The last paper, published in Energy & Environmental Science, was titled “A monothiophene unit incorporating both fluoro and ester substitution enabling high-performance donor polymers for non-fullerene solar cells with 16.4% efficiency.” This paper made an important advance in non-fullerene organic solar cells, and for the first time, fluorine atoms and esters (the most widely used electron-withdrawing groups) were introduced into the two β-positions of monothiophene, and a novel thiophene derivative (the most basic and important building block in organic solar cells) was constructed. The research team synthesized the first high-performance polymer donor material based on a novel thiophene derivative FE-T and achieved a remarkable power conversion efficiency of 16.4% in non-fullerene organic solar cells. More importantly, the energy loss of the solar cell is only 0.53 eV, and the non-radiative recombination is only 0.23 eV.

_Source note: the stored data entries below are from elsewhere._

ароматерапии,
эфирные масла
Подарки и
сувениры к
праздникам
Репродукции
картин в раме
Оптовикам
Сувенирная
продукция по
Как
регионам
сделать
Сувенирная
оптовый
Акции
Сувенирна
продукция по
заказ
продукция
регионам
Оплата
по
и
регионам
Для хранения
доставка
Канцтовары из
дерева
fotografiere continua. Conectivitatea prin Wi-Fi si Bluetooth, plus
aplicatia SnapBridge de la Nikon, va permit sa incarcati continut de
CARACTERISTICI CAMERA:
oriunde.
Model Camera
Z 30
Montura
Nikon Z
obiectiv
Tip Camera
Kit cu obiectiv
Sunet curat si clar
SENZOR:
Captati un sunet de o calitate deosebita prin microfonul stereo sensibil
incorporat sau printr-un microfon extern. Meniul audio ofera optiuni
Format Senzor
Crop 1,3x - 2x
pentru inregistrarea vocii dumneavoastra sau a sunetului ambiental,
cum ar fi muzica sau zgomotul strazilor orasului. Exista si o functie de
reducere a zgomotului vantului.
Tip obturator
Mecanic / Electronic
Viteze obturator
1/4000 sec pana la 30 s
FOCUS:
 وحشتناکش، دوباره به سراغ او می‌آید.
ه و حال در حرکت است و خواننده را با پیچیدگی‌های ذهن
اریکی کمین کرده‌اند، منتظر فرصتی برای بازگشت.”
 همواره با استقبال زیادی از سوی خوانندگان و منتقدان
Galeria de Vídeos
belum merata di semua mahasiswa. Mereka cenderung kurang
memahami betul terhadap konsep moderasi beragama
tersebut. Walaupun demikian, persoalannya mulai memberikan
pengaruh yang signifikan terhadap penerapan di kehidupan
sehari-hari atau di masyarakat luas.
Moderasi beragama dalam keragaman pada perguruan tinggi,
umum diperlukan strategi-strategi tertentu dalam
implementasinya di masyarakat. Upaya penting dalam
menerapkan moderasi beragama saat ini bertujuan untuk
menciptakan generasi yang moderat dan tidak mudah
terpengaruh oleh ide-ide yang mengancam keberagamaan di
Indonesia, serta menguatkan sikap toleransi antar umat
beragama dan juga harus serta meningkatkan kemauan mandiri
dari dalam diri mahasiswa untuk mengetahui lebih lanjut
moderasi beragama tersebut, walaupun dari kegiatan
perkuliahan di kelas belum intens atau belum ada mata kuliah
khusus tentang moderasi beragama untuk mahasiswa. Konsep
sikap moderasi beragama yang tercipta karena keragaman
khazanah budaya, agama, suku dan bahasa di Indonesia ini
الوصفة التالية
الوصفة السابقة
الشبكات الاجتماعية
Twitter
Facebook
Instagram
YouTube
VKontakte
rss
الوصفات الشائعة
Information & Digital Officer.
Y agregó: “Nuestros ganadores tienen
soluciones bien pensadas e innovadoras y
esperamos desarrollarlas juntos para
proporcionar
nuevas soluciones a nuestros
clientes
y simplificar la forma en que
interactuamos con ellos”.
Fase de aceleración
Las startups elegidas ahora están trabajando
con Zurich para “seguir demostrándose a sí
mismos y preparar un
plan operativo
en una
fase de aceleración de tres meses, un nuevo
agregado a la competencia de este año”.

SUSTech was the first affiliation for these papers and Professor Guo Xugang was the correspondent author. Other significant participants in the works include Research Assistant Professor Dr. Sun Huiliang, Presidential Distinguished Postdoctoral Fellow Dr. Wang Yang, research assistant Shi Shengbin, Ph.D. students Liu Bin and Tang Yumin and several undergraduate students.
Since joining SUSTech, Professor Guo Xugang has published 70 papers in high-level journals, including Nature Photonics, Nature Energy, Chemical Reviews. Among them, his papers published in Nature Photonics and Chemical Reviews papers have been cited more than 500 times.